SC designed the study, acquired, analyzed and interpreted the data, wrote part the manuscript, designed the figures; NR acquired and interpreted data and wrote part of the manuscript; ALR and DO acquired data and reviewed the paper for important intellectual content. All authors read and approved the final manuscript. All authors have participated sufficiently in the work and agreed to be accountable for all aspects of the work.

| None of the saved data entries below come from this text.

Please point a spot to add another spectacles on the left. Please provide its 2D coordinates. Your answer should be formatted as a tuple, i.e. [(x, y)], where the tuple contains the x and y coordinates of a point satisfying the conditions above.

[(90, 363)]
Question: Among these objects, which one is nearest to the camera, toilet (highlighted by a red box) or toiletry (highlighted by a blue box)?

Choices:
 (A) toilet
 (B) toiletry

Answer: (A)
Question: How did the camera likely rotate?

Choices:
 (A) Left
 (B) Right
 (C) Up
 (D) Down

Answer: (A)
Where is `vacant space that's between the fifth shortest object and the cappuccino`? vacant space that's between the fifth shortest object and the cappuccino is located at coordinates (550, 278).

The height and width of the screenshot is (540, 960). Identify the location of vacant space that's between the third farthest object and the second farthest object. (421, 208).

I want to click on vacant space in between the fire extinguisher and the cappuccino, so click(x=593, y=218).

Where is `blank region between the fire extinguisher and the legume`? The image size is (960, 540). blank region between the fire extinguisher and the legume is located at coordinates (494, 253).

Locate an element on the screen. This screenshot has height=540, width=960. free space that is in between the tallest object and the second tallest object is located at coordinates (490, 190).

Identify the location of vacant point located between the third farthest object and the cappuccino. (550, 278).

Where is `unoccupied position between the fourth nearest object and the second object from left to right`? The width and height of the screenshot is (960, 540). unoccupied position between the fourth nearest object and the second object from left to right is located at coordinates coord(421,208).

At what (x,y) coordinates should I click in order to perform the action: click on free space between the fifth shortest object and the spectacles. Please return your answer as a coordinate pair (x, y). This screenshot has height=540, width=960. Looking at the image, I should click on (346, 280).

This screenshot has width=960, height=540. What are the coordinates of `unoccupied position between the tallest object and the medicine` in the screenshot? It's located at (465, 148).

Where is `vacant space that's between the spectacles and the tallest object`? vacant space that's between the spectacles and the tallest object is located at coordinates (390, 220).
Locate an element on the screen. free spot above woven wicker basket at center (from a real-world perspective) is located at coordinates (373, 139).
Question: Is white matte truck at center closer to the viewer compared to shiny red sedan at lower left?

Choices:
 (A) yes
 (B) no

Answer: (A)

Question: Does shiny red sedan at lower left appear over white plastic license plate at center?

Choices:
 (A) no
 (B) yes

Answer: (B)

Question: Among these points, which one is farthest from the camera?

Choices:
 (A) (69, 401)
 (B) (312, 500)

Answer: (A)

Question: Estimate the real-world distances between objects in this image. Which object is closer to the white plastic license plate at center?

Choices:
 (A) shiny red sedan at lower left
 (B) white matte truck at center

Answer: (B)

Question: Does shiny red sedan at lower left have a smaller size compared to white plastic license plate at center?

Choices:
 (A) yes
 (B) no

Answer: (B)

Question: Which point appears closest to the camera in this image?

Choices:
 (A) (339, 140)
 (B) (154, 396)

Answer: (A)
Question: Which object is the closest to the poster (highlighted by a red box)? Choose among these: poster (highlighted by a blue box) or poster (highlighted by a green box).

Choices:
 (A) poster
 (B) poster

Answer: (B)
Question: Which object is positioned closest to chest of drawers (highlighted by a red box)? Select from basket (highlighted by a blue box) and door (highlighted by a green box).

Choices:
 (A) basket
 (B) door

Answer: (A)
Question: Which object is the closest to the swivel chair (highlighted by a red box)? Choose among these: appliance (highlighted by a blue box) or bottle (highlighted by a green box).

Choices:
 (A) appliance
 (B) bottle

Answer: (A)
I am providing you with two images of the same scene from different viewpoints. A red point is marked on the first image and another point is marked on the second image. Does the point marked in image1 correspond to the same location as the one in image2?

Ethics Approval and Consent to Participate

The study was carried out in accordance with the guidelines of the Declaration of Helsinki and approved by the Ethics Committees of the Emergency County Clinical Hospital of Târgu Mureș (nr. 8120/05.04.2022), County Clinical Hospital of Târgu Mureș (nr. 4873/24.05.2022), and George Emil Palade University of Medicine, Pharmacy, Science and Technology of Târgu Mureș (nr. 1806/22.06.2022). The informed consent was signed by all patients enrolled in the study.

Acknowledgment

The authors thank the members of the Department of Cardiology/Emergency County Clinical Hospital, Târgu Mureş and of the Advanced Center for Medical and Pharmaceutical Research (CCAMF) of the George Emil Palade University of Medicine, Pharmacy, Sciences and Technology of Târgu Mureș for their technical support.

Funding

This work was supported by the University of Medicine, Pharmacy, Science and Technology “George Emil Palade” of Târgu Mureș Research Grant number 10126/5/17.12.2020. The research was carried out with the support of the Advanced Center for Medical and Pharmaceutical Research (CCAMF) of the George Emil Palade University of Medicine, Pharmacy, Sciences and Technology of Târgu Mureș.

Conflict of Interest

The authors declare no conflict of interest.